DATASET EXTRACT —
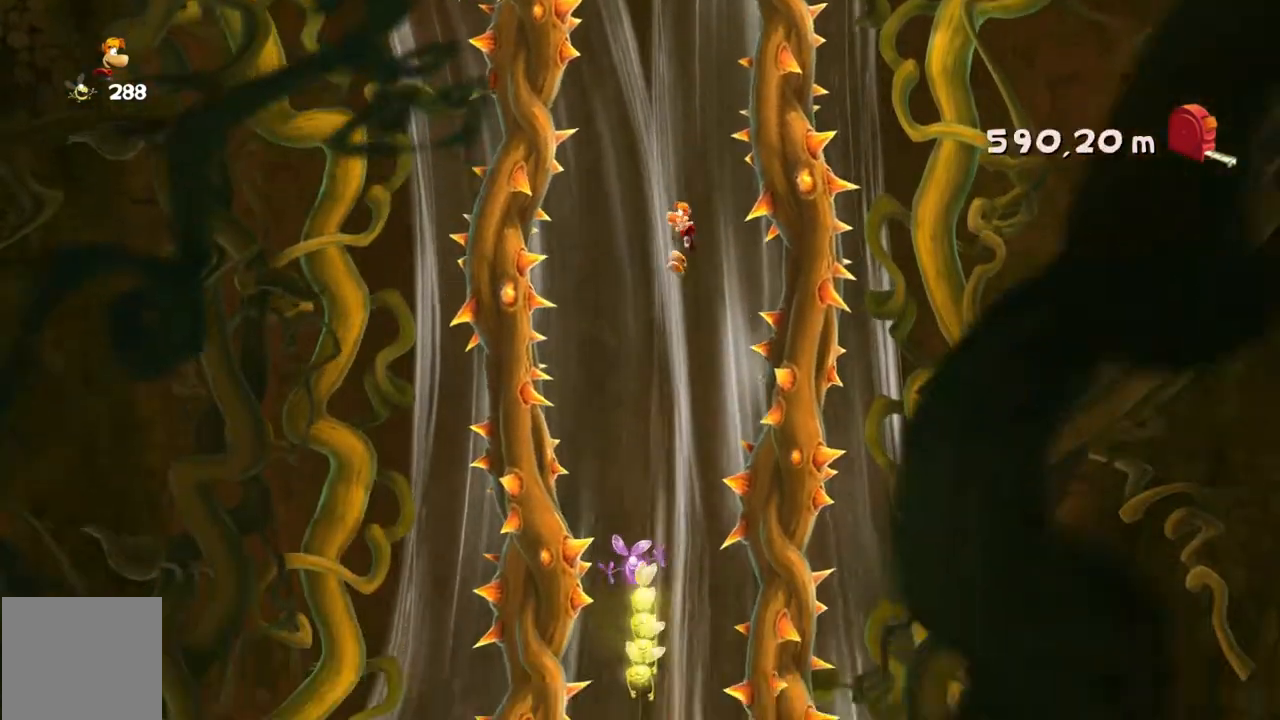
{"buttons": [], "left_stick": "center", "events": [[267, "left_stick", "right"], [334, "left_stick", "center"]]}
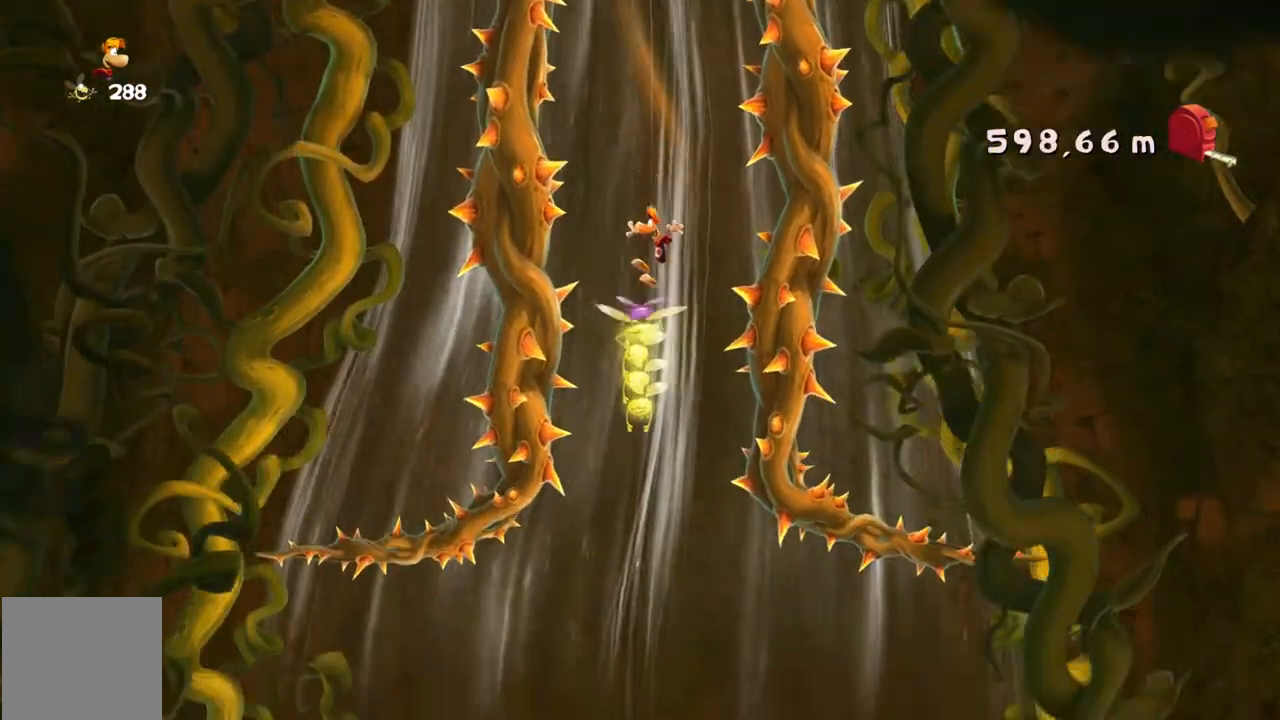
{"buttons": [], "left_stick": "right", "events": [[367, "left_stick", "right"]]}
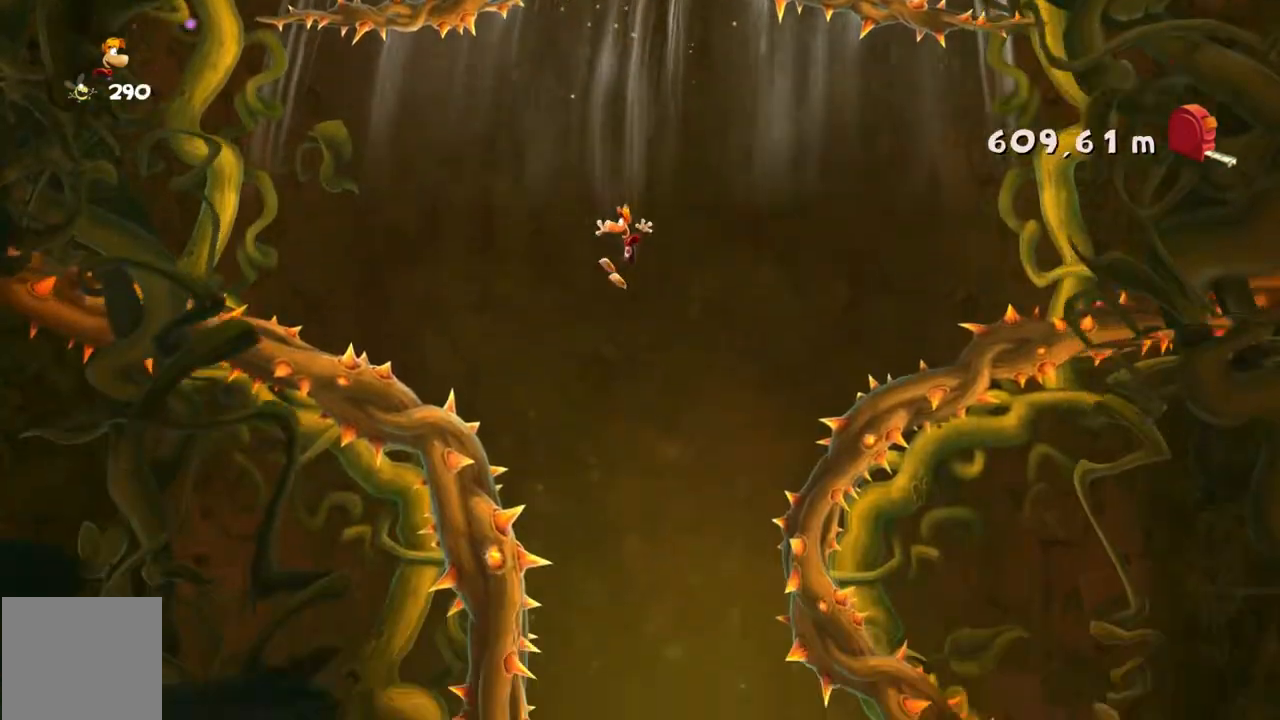
{"buttons": [], "left_stick": "right", "events": []}
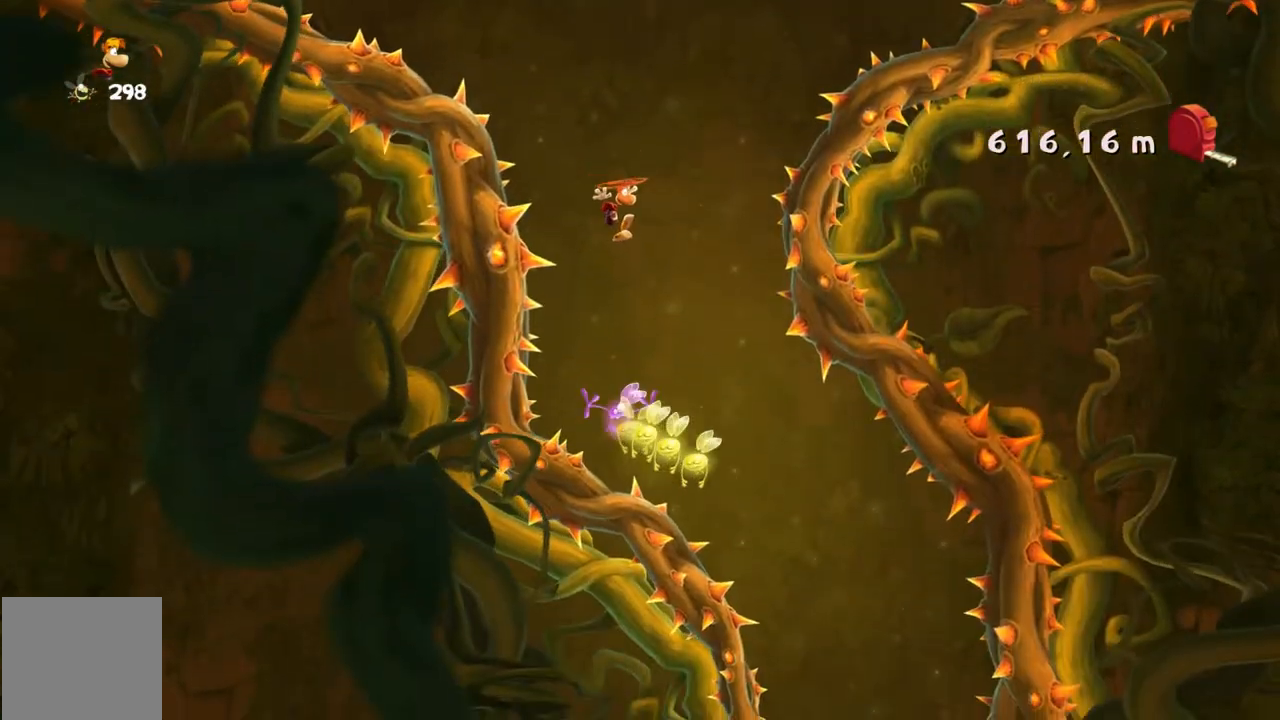
{"buttons": [], "left_stick": "center", "events": [[167, "left_stick", "center"]]}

EXERCISE OBJECTIVE — With the pictures omitted, the material is to be transcribed exactly.

THE COMPLETED TASK —
{"buttons": [], "left_stick": "center", "events": [[267, "left_stick", "right"], [334, "left_stick", "center"]]}
{"buttons": [], "left_stick": "right", "events": [[367, "left_stick", "right"]]}
{"buttons": [], "left_stick": "right", "events": []}
{"buttons": [], "left_stick": "center", "events": [[167, "left_stick", "center"]]}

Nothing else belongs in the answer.